Multi-Scale Attention and Gated Shifting for Fine-Grained Event Spotting in Videos
Journal:
arXiv
Published Date:
Jul 10, 2025
Abstract
Precise Event Spotting (PES) in sports videos requires frame-level
recognition of fine-grained actions from single-camera footage. Existing PES
models typically incorporate lightweight temporal modules such as Gate Shift
Module (GSM) or Gate Shift Fuse (GSF) to enrich 2D CNN feature extractors with
temporal context. However, these modules are limited in both temporal receptive
field and spatial adaptability. We propose a Multi-Scale Attention Gate Shift
Module (MSAGSM) that enhances GSM with multi-scale temporal dilations and
multi-head spatial attention, enabling efficient modeling of both short- and
long-term dependencies while focusing on salient regions.

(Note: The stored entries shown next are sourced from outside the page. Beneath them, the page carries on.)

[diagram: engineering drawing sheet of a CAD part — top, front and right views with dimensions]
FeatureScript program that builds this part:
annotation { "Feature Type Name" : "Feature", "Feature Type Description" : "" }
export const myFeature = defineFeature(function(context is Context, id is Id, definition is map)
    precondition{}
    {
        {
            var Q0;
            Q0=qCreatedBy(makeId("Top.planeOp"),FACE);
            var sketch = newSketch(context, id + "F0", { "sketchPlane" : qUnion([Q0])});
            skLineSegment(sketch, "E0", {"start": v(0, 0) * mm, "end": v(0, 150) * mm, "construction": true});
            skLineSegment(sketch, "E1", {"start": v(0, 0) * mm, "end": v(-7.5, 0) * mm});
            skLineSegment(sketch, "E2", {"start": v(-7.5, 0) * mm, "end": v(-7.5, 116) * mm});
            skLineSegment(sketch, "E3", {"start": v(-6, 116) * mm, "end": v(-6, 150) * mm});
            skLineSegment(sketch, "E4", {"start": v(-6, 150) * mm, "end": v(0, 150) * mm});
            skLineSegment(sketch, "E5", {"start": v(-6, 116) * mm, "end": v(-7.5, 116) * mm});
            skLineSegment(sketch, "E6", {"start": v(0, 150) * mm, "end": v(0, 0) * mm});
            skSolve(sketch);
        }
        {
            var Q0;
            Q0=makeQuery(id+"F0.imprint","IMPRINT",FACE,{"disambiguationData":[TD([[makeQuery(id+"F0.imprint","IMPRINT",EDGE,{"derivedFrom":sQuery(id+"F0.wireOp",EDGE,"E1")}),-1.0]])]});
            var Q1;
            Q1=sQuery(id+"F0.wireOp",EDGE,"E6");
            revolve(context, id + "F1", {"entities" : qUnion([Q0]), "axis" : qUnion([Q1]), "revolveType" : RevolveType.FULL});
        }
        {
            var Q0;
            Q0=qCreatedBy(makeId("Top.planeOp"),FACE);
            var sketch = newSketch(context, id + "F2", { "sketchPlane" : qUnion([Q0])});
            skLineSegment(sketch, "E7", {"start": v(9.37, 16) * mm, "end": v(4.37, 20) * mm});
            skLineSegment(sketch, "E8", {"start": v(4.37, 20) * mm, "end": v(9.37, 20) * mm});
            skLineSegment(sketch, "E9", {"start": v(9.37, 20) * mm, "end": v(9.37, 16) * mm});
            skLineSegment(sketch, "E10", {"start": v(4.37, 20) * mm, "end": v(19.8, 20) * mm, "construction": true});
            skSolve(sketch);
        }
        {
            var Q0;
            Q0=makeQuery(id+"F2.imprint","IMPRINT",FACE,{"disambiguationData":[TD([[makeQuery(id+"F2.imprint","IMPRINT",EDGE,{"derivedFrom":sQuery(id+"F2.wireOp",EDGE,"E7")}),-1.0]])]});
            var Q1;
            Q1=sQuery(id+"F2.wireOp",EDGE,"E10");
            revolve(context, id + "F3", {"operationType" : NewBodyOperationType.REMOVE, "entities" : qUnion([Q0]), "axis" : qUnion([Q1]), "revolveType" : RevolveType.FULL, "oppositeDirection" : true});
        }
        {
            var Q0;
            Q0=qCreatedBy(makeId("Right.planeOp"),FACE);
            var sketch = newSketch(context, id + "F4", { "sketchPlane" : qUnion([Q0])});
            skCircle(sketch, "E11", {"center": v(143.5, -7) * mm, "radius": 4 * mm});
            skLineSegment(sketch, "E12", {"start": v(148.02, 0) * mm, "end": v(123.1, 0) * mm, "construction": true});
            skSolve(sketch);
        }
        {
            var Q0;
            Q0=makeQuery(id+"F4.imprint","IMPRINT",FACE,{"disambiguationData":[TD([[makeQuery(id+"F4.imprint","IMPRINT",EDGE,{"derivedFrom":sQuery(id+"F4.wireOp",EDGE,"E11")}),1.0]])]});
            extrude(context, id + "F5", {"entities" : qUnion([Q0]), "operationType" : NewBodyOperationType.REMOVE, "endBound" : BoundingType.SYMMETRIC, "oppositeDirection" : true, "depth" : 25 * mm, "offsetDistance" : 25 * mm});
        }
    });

MSAGSM is a
lightweight plug-and-play module that can be easily integrated with various 2D
backbones. To further advance the field, we introduce the Table Tennis
Australia (TTA) dataset-the first PES benchmark for table tennis-containing
over 4800 precisely annotated events. Extensive experiments across five PES
benchmarks demonstrate that MSAGSM consistently improves performance with
minimal overhead, setting new state-of-the-art results.